Atlanta-based international humanitarian organization CARE was recognized as a “Superstar” by peers at GetTogether 2006, GetActive Software’s third annual user conference, in Baltimore in mid-September, for having the “best recurring e-newsletter.” Tobias Smith, Internet strategist for the organization, took some time to speak with me about what it is that makes the 4-year-old monthly e-newsletter, CARE Connections, successful.
Smith describes CARE Connections as the anchor of CARE’s large, complex e-cultivation effort at raising funds and encouraging advocacy. The goal of the e-newsletter is to bring people back to the Web to view the content that’s there. The e-newsletter includes feature stories, educational content, quizzes and other involvement pieces, as well as advocacy actions. Smith says that it’s a way to keep constituents informed and involved, but also a way to thank them.
“It’s what all the other cultivation pieces are not. All the rest of them have specific goals, like an appeal, which is designed to raise a certain amount of money. The newsletter’s that place that we’re not really knocking you up for money, but really having more of an expanded dialogue with you,” he says.
One of the key features of the e-newsletter is a section in which two women are pictured side by side, one from the developing world and the other from the United States. The copy compares and contrasts their lives, talking not just about how they are different but also how they are the same in an effort to draw connections and engage constituents.
Smith says that when developing an e-newsletter, organizations should remember two things:
1. Make sure the layout and overall look of the e-newsletter reflects your brand. Smith points to CARE’s development and enforcement of a strong, recognizable brand — and branding requirements within the organization — as one of the keys to CARE Connections’ success.
2. Think about your audience and make sure your e-newsletter is relevant to the user. To increase its relevance, CARE saw the need to shift the e-newsletter content from an organization focus to a user focus. “If you’re just thinking of it from your own point of view and spout out what you want to say to [constituents], well, it’s you and everybody else in a cluttered inbox,” Smith says. The newsletter now focuses on connections between people, specifically women in the United States and in the developing world.

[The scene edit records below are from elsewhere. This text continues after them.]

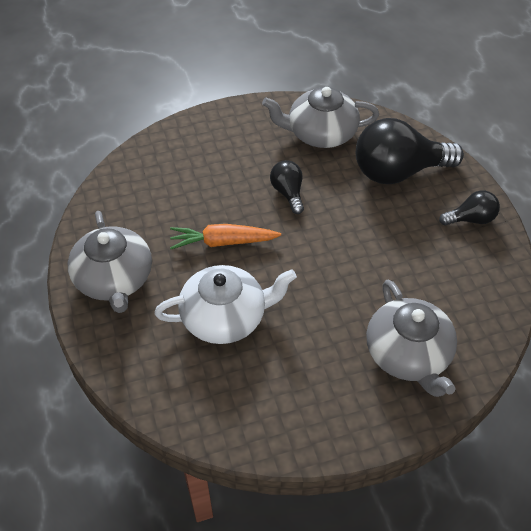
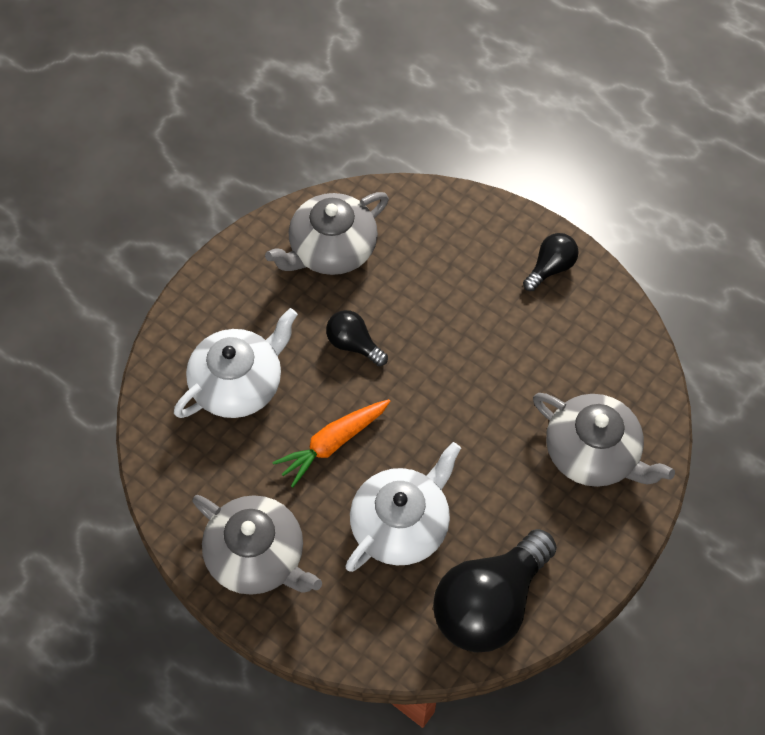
camera: 35 degrees left, 10 degrees up
(193, 176) = (238, 383): none -> white teapot
(398, 172) = (444, 252): black light bulb -> black light bulb (489, 603)

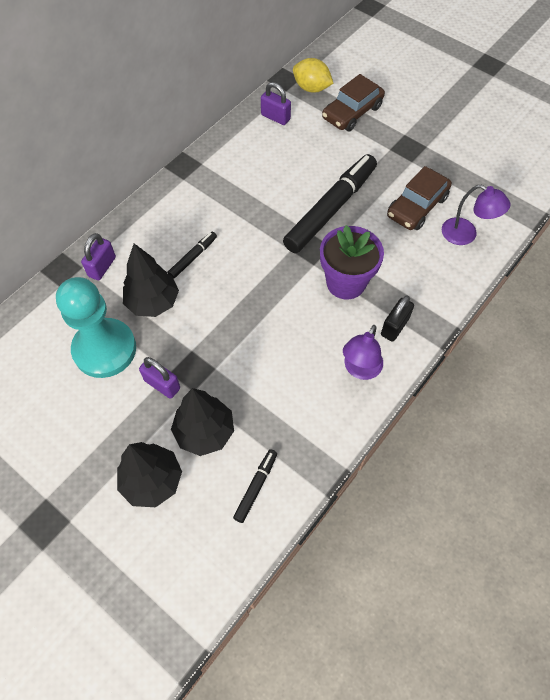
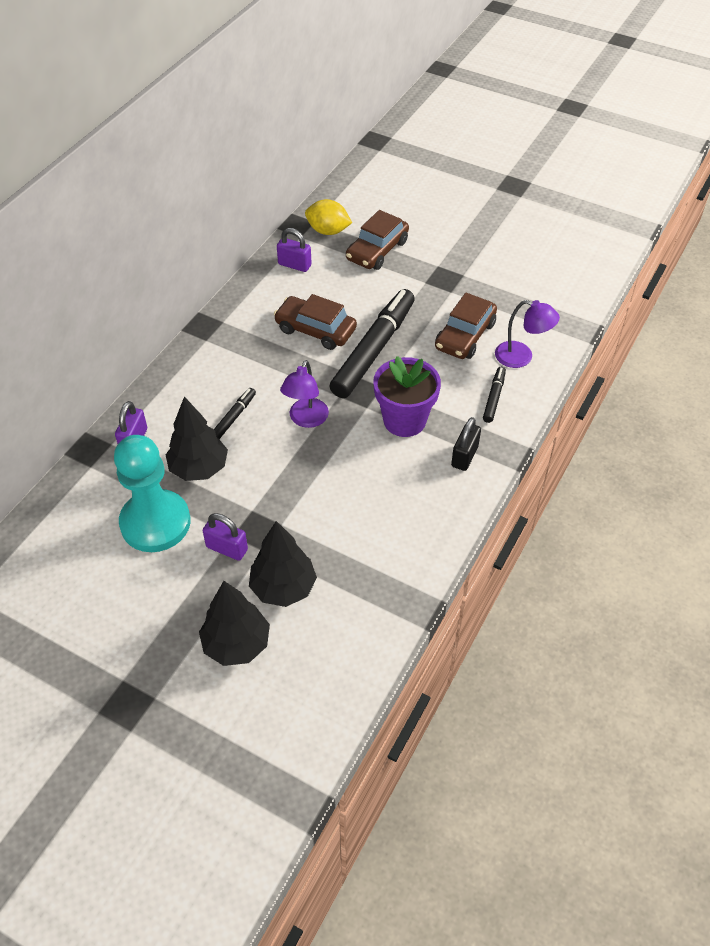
camera: 10 degrees left, 10 degrees down
(256, 487) = (349, 632): black marker -> black marker (494, 398)
(282, 182) = (315, 330): none -> brown car
(360, 369) = (436, 503): purple lamp -> purple lamp (306, 419)

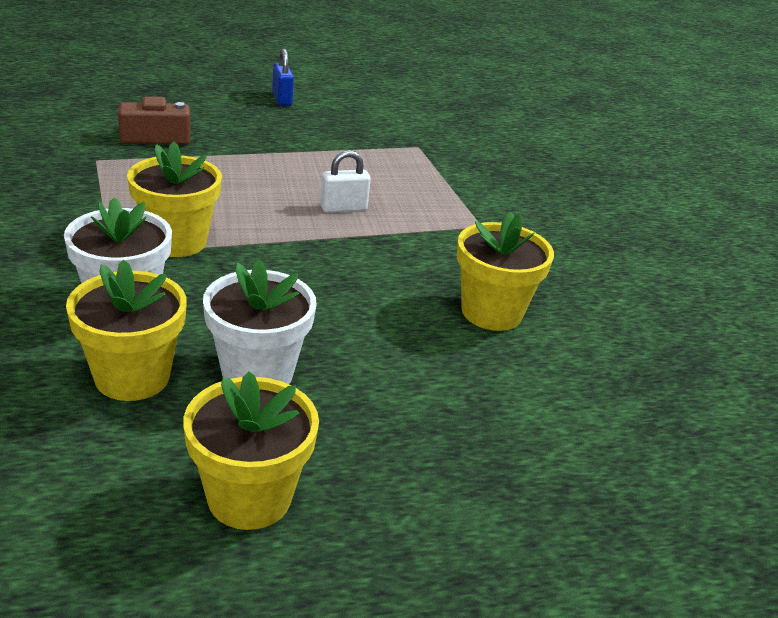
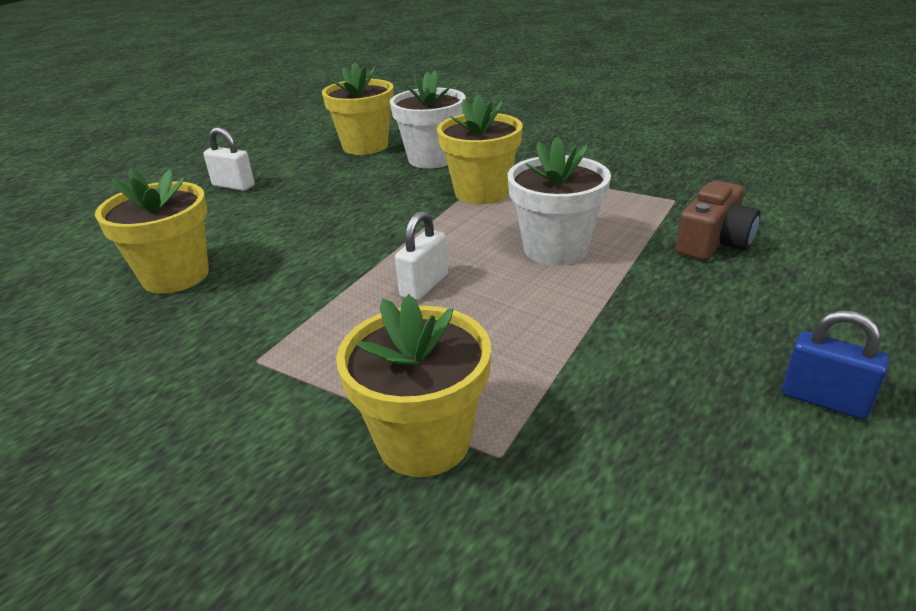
camera: 145 degrees right, 0 degrees up
(249, 497) = (246, 147): yellow flower pot -> yellow flower pot (424, 441)
(257, 373) = (306, 173): white flower pot -> white flower pot (555, 249)
(351, 405) = (233, 186): none -> white padlock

Smith says CARE goes through a good deal of effort to make the content of the stories in the developing world relevant to people in the United States. Producing a quality e-newsletter with original content every month is a lot of work. You can’t just fill your e-newsletter with “whatever’s leftover” and think that’s going to engage constituents. The content you use has to be compelling — a real story or something interesting to your readers. Smith suggests thinking as an outsider when devising content. “Everything about our business is fascinating to us, and that’s just not the case outside [the organization],” he says.
In the end, he says e-cultivation is a wild frontier that all organizations are exploring at the same time. There’s a lot to be learned by constituent behavior and from other organizations. “We’re all sort of on the edge of the same balloon being expanded out into the wilderness, if you will,” Smith says. “Everyone’s working on the state of the art, and everyone can learn something from everyone else.”